More than one thousand health professionals and diplomats from 114 countries participated in the event. Russian President Vladimir Putin gave the opening address along with Dr. Tedros Adhanom Ghebreyesus, the Director-General of the World Health Organization (WHO). The conference resulted in the Moscow Declaration to End TB, in which 75 ministers promised to increase multi-sectoral action, track progress and build accountability to end TB by 2030. The Moscow Declaration will also inform the first UN General Assembly High-Level Meeting on TB, which will be held in September 2018 and attended by heads of state.
On April 18-20, 2018, the Russian Federation will host the Eastern Europe and Central Asia AIDS Conference jointly with UNAIDS. According to the official program, this conference aims to discuss ways to prevent HIV and other diseases in Eastern Europe and Central Asia; to present the experiences and lessons learned from high-performing HIV programs; and to enable scientists, experts, policy makers, healthcare professionals and public figures to debate the best HIV response strategies.
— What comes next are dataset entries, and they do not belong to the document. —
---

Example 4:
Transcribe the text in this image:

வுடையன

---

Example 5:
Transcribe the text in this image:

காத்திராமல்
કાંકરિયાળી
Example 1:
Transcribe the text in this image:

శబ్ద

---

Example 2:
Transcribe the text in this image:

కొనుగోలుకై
Both conferences have generated positive Russia-related news coverage at a time when concerns about Russia’s activities abroad dominate the headlines.
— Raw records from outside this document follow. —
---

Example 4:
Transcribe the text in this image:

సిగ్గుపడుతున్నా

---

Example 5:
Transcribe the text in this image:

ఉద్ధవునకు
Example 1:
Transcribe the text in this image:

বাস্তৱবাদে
Writing in 2012, Jenilee Guebert explained that Russia’s motivation for undertaking health diplomacy was to improve its reputation and demonstrate its strength to the international community as well as to safeguard its domestic health, economic and security situation. Guebert’s assessment can also be applied to Russia’s most recent health diplomacy. First, both conferences have generated positive Russia-related news coverage at a time when concerns about Russia’s activities abroad dominate the headlines. Second, both TB and HIV continue to be serious health concerns within the Russian Federation.
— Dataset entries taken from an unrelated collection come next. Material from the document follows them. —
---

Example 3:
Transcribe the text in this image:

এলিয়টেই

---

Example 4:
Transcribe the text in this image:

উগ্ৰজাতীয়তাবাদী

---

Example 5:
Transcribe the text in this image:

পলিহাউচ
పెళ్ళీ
The WHO has classified Russia as a high-burden country for TB, although Russia has achieved progress in diagnosing and treating the disease in recent years. In the WHO’s 2017 World Tuberculosis Report, the incidence rate of multidrug-resistant TB (MDR-TB) is 44 per 100,000 people, which remains higher than the incidence rates found in other BRICS countries: Brazil (1.1 per 100,000), China (5.2 per 100,000), India (11 per 100,000) and South Africa (34 per 100,000) (The incidence rate is the number of new cases per population at risk in a given time period. To learn more, please see this piece on the CDC website). Similarly, Russian Prime Minister Dmitry Medvedev called for a series of urgent measures to respond to the growing numbers of new HIV infections in Russia.
The positive press coverage of these events may be fleeting, but if they truly achieve their mission of bringing the international community together and strengthening the global response to TB and HIV, the benefits will be long-lasting—and not just for Russia.